■ **Records from a collection**:

#####

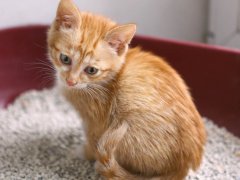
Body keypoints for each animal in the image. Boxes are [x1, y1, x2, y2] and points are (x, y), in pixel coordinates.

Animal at [47, 0, 206, 179]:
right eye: (65, 59)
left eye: (91, 70)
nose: (71, 81)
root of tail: (183, 166)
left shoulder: (97, 122)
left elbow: (93, 143)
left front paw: (81, 153)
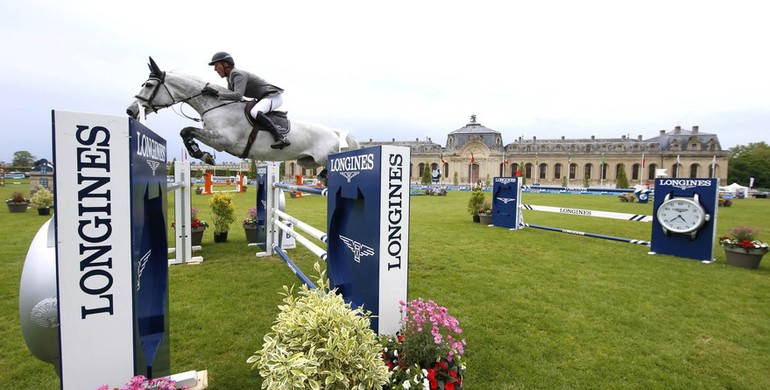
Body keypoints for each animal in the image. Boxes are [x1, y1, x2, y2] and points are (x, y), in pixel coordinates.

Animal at [126, 57, 356, 171]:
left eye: (148, 85)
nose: (131, 110)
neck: (217, 105)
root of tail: (336, 133)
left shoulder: (222, 140)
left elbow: (186, 130)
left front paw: (202, 154)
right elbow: (185, 132)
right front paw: (202, 154)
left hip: (325, 159)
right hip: (305, 162)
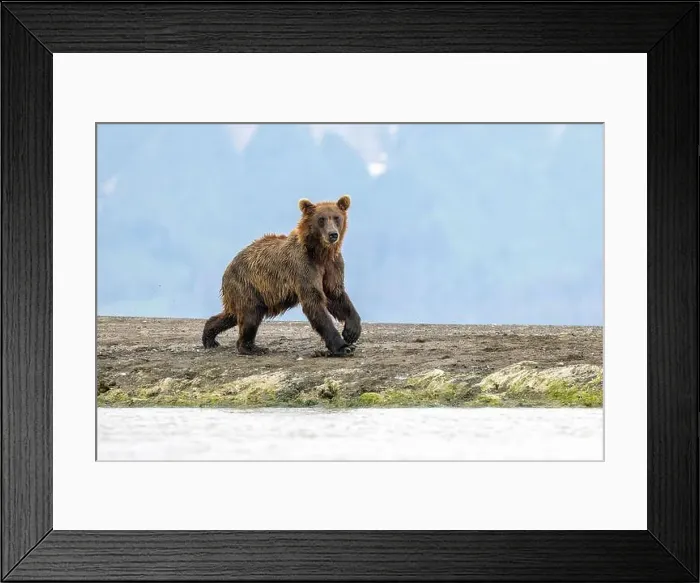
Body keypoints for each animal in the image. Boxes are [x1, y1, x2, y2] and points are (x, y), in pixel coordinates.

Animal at [202, 194, 361, 357]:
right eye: (321, 219)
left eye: (336, 217)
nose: (332, 234)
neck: (320, 253)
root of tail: (228, 266)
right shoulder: (303, 266)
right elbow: (314, 301)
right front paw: (343, 347)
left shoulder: (332, 265)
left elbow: (335, 294)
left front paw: (351, 331)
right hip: (246, 284)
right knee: (250, 315)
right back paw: (251, 347)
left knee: (232, 315)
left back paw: (210, 337)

#####

■ **EXERCISE GOAL**:
Could you set down, exactly as written, every line from the start of the records above through the line containing "left front paw: (81, 153)", leaving the pictures out?

■ **REPLY**:
Body keypoints for each animal in the image. Boxes are [x1, y1, x2, y2] and points are (x, y), in pixel coordinates.

Animal at [47, 0, 206, 179]:
right eye: (65, 59)
left eye: (91, 70)
nose: (71, 81)
root of tail: (183, 166)
left shoulder: (97, 122)
left elbow: (93, 143)
left front paw: (81, 153)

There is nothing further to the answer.